Subirà Maricel, Martino Rodrigo, Franquet Tomás, Puzo Carmen, Altés Albert, Sureda Ana, Brunet Salut, Sierra Jorge
Servei d'Hematologia Clinica, Hospital de la Santa Creu i Sant Pau, Av. S.A.M. Claret 167, 08025 Barcelona, Spain.
Haematologica. 2002 May;87(5):528-34.
Despite improvements made in its early diagnosis and effective treatment, invasive pulmonary aspergillosis (IPA) remains a devastating opportunistic infection. In this retrospective study we have reviewed all consecutive cases of IPA diagnosed in adult patients with hematologic malignancies in our center from 1995 to 2000 to determine survival and prognostic factors.
Forty-one patients were included in the study. Ante-mortem classification of cases of IPA were: 4 definite, 10 highly probable, 19 probable and 8 possible cases; all these last eight patients were later upgraded to definite IPA at post-mortem examination.
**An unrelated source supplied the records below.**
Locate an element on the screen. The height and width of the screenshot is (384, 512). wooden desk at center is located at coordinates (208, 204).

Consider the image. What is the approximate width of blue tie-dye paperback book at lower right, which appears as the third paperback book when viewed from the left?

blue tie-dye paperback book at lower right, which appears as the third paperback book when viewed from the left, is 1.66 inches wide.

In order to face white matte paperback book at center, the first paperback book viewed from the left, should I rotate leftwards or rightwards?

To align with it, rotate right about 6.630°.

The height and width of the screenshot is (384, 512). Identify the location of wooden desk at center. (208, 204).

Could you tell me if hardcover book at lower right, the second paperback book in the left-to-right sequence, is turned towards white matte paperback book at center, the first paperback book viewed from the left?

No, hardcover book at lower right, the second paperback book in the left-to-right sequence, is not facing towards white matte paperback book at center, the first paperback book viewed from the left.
Clinical charts were reviewed and factors possibly affecting the outcome of IPA were analyzed.
All but two patients received chemotherapy and/or immunosuppresive therapy before the onset of IPA (conventional chemotherapy = 24, allogeneic stem cell transplantation [SCT] = 12, autologous SCT = 3). At IPA diagnosis 28 patients were neutropenic (< 0.5 x 10(9)/L) for a median of 25 days (range 7-135), and 10 allogeneic SCT patients were receiving corticosteroids for graft-versus-host-disease. All but two patients received antifungal treatment for IPA. The median delay from diagnosis to start of therapy was two days (range 0-20). The median follow-up after the first symptom or sign of IPA was 42 days with a maximum follow-up of 61 months. The actuarial 4-month infection-free survival was 40% (95% CI 25% to 55%). Thirty-three patients died during follow-up and IPA was implicated in the patients' death in 24 cases (75%). In multivariate analysis prolonged survival was associated with recovery of neutropenia during treatment (p = 0.001) and not having received an allogeneic SCT (p = 0.003).
Despite prompt initiation of antifungal therapy, survival of patients with a hematologic malignancy and IPA is currently low. Perhaps the introduction of more sensitive diagnostic methods will allow the onset of intensive therapy prior to the appearance of more advanced clinical symptoms and/or radiological signs, and the time will come to test whether earlier and more intensive therapy will improve survival.
尽管侵袭性肺曲霉病(IPA)在早期诊断和有效治疗方面已有改善,但它仍是一种极具破坏性的机会性感染。在这项回顾性研究中,我们回顾了1995年至2000年在本中心诊断为IPA的所有成年血液系统恶性肿瘤患者的连续病例,以确定生存率和预后因素。
41例患者纳入本研究。IPA病例的生前分类为:确诊4例,高度可能10例,可能19例,疑似8例;这最后8例患者在尸检时均被升级为确诊IPA。回顾临床病历并分析可能影响IPA预后的因素。
除2例患者外,所有患者在IPA发病前均接受了化疗和/或免疫抑制治疗(传统化疗24例,异基因干细胞移植[SCT]12例,自体SCT 3例)。在IPA诊断时,28例患者中性粒细胞减少(<0.5×10⁹/L),中位时间为25天(范围7 - 135天),10例异基因SCT患者因移植物抗宿主病接受皮质类固醇治疗。除2例患者外,所有患者均接受了针对IPA的抗真菌治疗。从诊断到开始治疗的中位延迟时间为2天(范围0 - 20天)。出现IPA的首个症状或体征后的中位随访时间为42天,最长随访时间为61个月。4个月的精算无感染生存率为40%(95%CI 25%至55%)。33例患者在随访期间死亡,24例(75%)患者的死亡与IPA有关。多因素分析显示,治疗期间中性粒细胞减少的恢复(p = 0.001)以及未接受异基因SCT(p = 0.003)与生存期延长相关。
尽管及时启动了抗真菌治疗,但血液系统恶性肿瘤合并IPA患者的目前生存率较低。或许引入更敏感的诊断方法将能在更晚期临床症状和/或放射学征象出现之前开始强化治疗,并且到了检验更早、更强化的治疗是否能改善生存率的时候了。